A Consultant's View

Prairie Trail Software, Inc. ............................................................. October 2005

40 million Card Numbers Hacked

Laptop Lost with Information on Millions of Federal Employees

When Microsoft provided easy to design web interactions with Access, they also provided an easy way to lose a lot of money. These databases are vulnerable to web attacks, and a fresh system has about 5 minutes before the first attack starts.

But, most web attacks are not detected— their goal is to gain information: Does this system have any data that is worth taking, or can it be hijacked to run some other data, files, or service?

The incident with CardSystems Solutions, Inc. is typical. Nobody at that organization knew that they had been attacked until the data was being used fraudulently.

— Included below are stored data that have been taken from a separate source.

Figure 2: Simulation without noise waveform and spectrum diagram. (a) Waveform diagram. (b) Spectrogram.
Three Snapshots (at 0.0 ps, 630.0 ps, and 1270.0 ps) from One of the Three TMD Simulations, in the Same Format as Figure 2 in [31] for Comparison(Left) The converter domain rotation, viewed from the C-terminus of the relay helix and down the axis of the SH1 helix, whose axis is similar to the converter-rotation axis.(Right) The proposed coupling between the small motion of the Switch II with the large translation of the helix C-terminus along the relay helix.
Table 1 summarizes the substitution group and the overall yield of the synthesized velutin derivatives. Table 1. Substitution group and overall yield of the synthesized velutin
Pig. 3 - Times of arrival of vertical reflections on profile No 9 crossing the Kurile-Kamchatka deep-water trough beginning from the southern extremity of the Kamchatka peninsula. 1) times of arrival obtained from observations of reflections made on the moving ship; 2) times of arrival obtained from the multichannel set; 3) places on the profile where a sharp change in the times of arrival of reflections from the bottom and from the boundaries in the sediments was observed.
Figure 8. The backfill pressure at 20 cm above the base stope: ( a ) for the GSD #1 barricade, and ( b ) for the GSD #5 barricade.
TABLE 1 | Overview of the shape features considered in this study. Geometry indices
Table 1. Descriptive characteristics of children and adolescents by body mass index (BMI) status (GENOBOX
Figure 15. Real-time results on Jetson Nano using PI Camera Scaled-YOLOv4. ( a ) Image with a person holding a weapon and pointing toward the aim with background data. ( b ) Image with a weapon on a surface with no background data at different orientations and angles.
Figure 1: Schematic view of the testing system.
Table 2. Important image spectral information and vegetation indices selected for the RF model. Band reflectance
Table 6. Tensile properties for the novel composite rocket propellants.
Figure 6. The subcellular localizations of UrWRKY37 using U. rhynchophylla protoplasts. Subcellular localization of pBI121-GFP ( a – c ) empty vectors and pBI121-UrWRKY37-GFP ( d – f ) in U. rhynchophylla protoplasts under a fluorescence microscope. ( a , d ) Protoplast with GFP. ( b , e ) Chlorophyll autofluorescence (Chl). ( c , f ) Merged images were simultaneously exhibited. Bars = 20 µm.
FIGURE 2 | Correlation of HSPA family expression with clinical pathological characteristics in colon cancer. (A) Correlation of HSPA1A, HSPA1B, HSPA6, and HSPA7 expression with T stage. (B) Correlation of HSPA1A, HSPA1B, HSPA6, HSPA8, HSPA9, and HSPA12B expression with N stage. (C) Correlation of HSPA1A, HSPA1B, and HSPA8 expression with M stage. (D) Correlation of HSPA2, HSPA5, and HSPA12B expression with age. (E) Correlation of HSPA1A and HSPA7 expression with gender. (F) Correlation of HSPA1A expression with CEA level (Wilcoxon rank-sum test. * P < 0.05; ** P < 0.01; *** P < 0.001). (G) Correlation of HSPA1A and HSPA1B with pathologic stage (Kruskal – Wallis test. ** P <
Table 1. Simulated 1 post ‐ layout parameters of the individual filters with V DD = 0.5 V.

So what is the cost of not worrying about security? Visa and MasterCard have instituted programs to impose 50 to 100 thousand dollar fines for each breach of database security. CardSystems is facing shutdown and bankruptcy.

Although security details are best left in the hands of the technical people with that bent and interest, the rest of security has to be a top level concern. Normally, after a well publicized database hacking, we hear about making sure passwords are secure and network settings are correct. But focusing on the technical is misfocused.

Jim Settle, former head of the FBI Computer Crime squad, said about all the efforts on computer security... “’It won’t work, duh!”

Huh? The assumption that a "secure" computer system can be built is too often based on ideas like: "We can build an organization where people will change their passwords every 90 days, not use common words in the password, and remember what they changed them to (without writing the new password down)." Riigghhtt. "People will do exactly as we want them to"... is a bad assumption

When any group of people is supposed to be following instructions, somebody in that group won’t. An army general once stated that he knew a certain percentage of his troops had to be watched, and that another percentage were criminals. Any system he designed was built around that knowledge. Similarly, any data protection has to be designed around how people operate, not how they should operate.

Security is a process. That means that security needs to be based on behavior, not technology.